Actually, among hawks, only the Broadwings vacate the premises, so to
speak, entirely. With every other hawk species, some stay behind, and
some that go south are replaced by more northerly breeders that move in
and consider VT their Florida winter quarters. New England may actually
have more resident Red-Tails, for example, in winter than we do in
Almost all birds are equipped to survive the northern winter climate.
So migration is driven primarily by the availability of food. Birds
that depend on nectar and/or insects must migrate. But others that eat
seeds and berries -- or other creatures -- can survive over most
winters. Some migrate, some don't. The ones that don't, and can
survive, are first on the breeding grounds to claim territory, so
there's some advantage to not migrating, though it's a gamble.

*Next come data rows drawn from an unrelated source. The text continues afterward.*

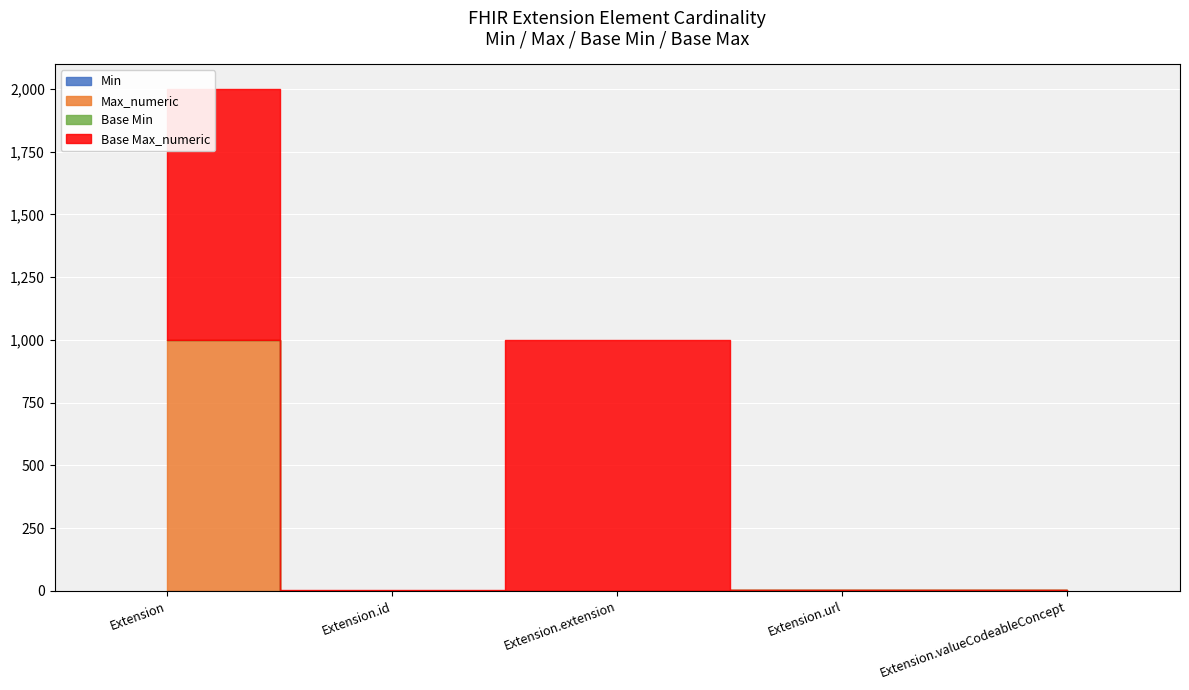

Count the number of categories in the chart.

5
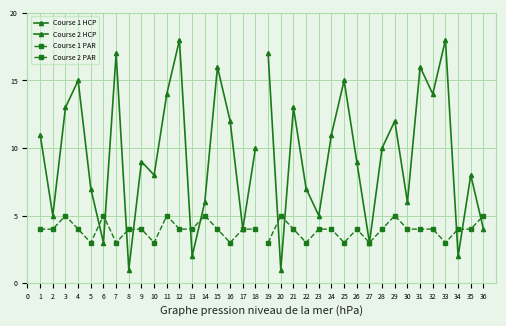

At which label is Course 2 PAR closest to 4?

21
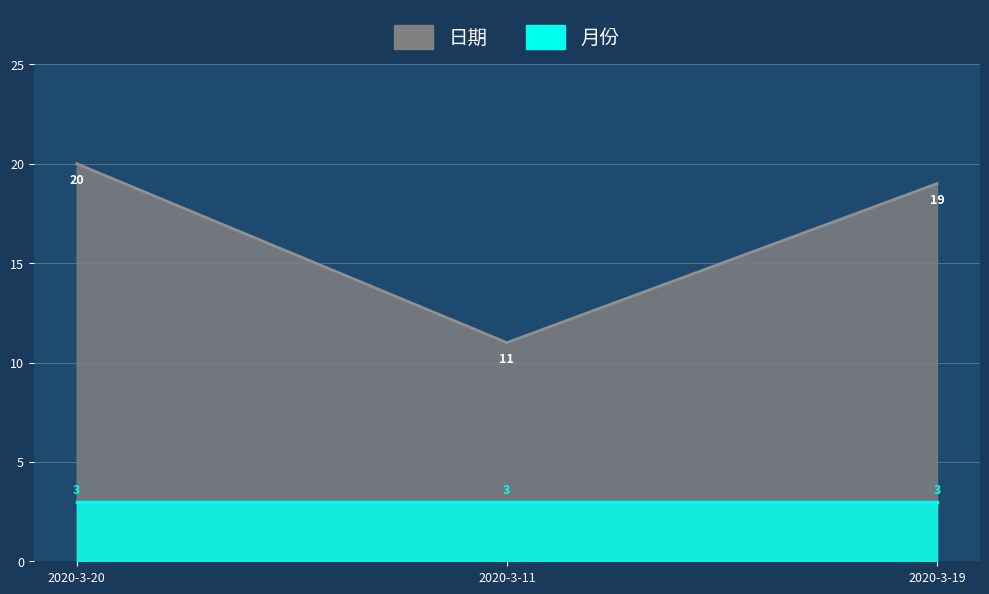

What is the label of the 2nd point from the right?

2020-3-11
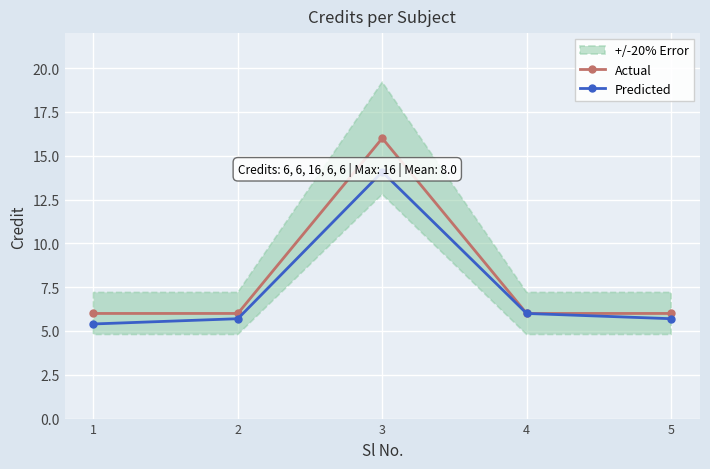

What is the difference between the second highest and minimum values in the Predicted series?

0.6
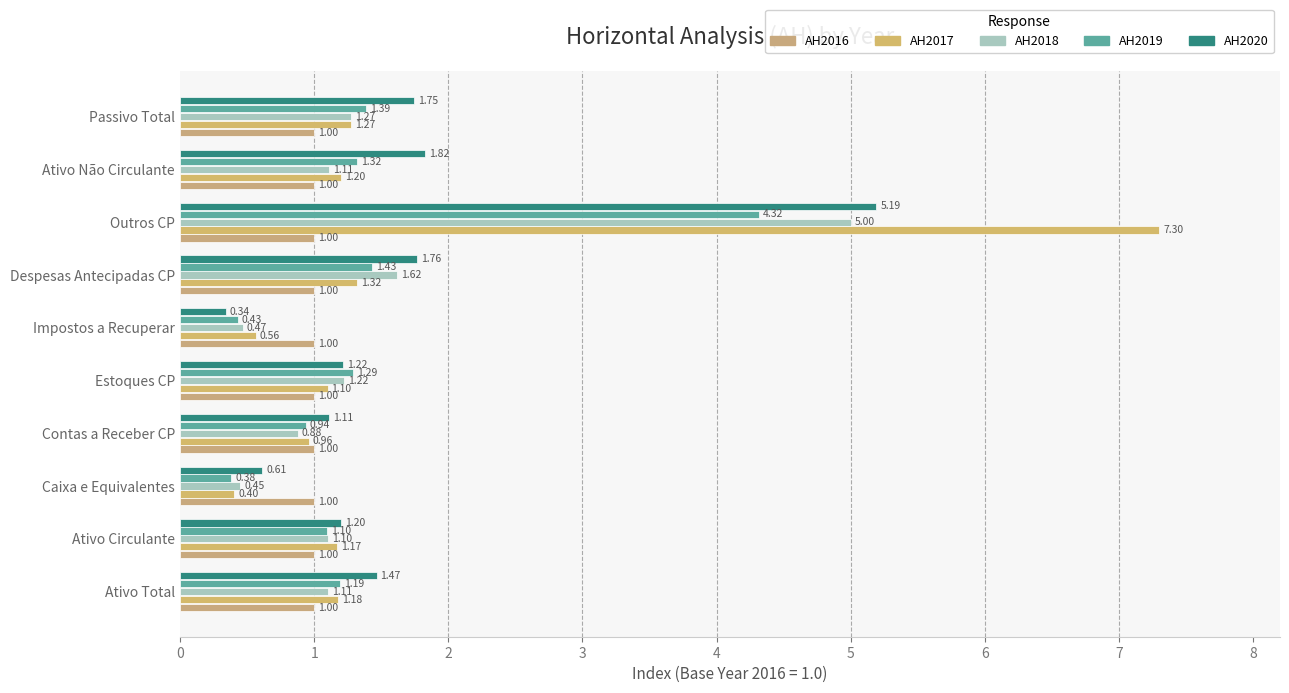

What is the value of the AH2019 bar at the 1st from the left?

1.2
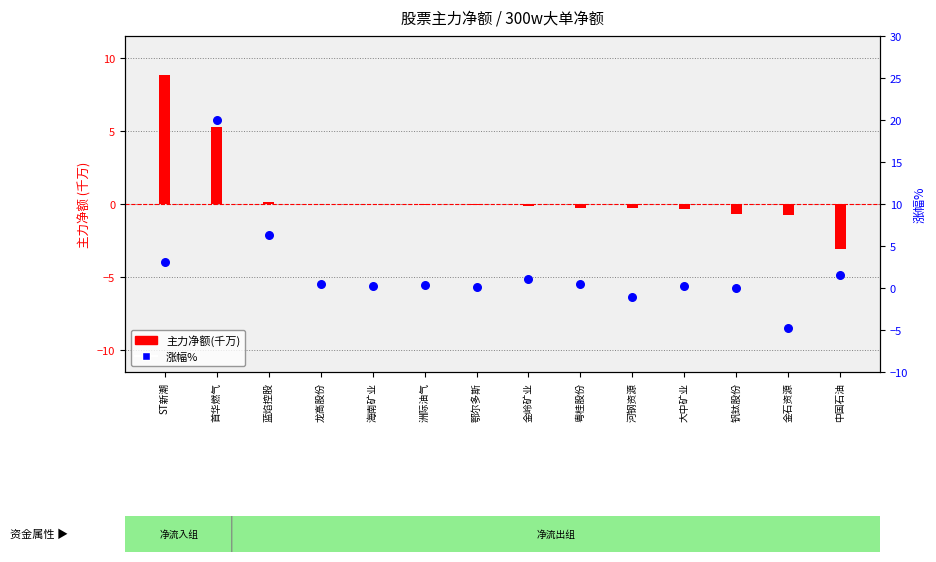

Which series reaches the maximum Y coordinate?

涨幅%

Both
migrating and non-migrating strategies seem to work well enough to
perpetuate both patterns of behavior.
(I've never heard more than guesses for why Broad-Winged hawks all
migrate down to Central America to the last individual and literally
none stay on territory.)
On 11/19/2011 9:07 PM, Tom Jiamachello wrote:
> I took two friends to do some winter birding today. My friends Dan and Marie-
> Louise Couture and I were treated to some great hawks in the Dead Creek and
> Addison general area. We saw six Harriers and 2 red-tails. We were watching a
> male adult Northern Harrier on the ground on a kill through my scope and were
> amazed that we could see the bright yellow eye on the bird when we saw
> another bird glide in to perch on a tree near us. It took a minute to register but
> it was an adult Peregrine Falcon. We kept walking the scope forward and got
> within 300 of the bird. We watched the bird for a good ten minutes. What a
> The side road where we parked was right across the road from the house at
> 2439 Jersey Street South. We parked about 50 feet down that field road.
> Does anyone know of a sighting for a Peregrine Falcon this late? We thought
> perhaps this one might have come from nearby Snake Mountain.